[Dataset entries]
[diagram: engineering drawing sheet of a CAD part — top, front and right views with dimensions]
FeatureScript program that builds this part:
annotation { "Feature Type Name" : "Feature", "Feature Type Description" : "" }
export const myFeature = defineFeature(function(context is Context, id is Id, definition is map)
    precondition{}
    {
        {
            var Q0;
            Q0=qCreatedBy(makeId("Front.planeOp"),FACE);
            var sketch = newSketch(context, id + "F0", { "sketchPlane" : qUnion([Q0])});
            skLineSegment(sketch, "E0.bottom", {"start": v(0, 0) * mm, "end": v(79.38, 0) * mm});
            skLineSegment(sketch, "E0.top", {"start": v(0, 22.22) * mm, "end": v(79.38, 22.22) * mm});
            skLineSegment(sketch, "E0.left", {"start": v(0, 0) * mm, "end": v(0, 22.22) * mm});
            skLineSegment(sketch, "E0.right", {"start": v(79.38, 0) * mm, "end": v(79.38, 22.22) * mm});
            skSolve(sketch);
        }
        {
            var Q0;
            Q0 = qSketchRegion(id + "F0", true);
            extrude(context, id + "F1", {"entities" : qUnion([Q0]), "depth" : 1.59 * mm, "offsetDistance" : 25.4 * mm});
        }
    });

**Request**
Convert the lines above into a JSON array of strings, with one string for each line and any blank lines omitted.

**Output**
[
  "[diagram: engineering drawing sheet of a CAD part — top, front and right views with dimensions]",
  "FeatureScript program that builds this part:",
  "annotation { \"Feature Type Name\" : \"Feature\", \"Feature Type Description\" : \"\" }",
  "export const myFeature = defineFeature(function(context is Context, id is Id, definition is map)",
  "    precondition{}",
  "    {",
  "        {",
  "            var Q0;",
  "            Q0=qCreatedBy(makeId(\"Front.planeOp\"),FACE);",
  "            var sketch = newSketch(context, id + \"F0\", { \"sketchPlane\" : qUnion([Q0])});",
  "            skLineSegment(sketch, \"E0.bottom\", {\"start\": v(0, 0) * mm, \"end\": v(79.38, 0) * mm});",
  "            skLineSegment(sketch, \"E0.top\", {\"start\": v(0, 22.22) * mm, \"end\": v(79.38, 22.22) * mm});",
  "            skLineSegment(sketch, \"E0.left\", {\"start\": v(0, 0) * mm, \"end\": v(0, 22.22) * mm});",
  "            skLineSegment(sketch, \"E0.right\", {\"start\": v(79.38, 0) * mm, \"end\": v(79.38, 22.22) * mm});",
  "            skSolve(sketch);",
  "        }",
  "        {",
  "            var Q0;",
  "            Q0 = qSketchRegion(id + \"F0\", true);",
  "            extrude(context, id + \"F1\", {\"entities\" : qUnion([Q0]), \"depth\" : 1.59 * mm, \"offsetDistance\" : 25.4 * mm});",
  "        }",
  "    });"
]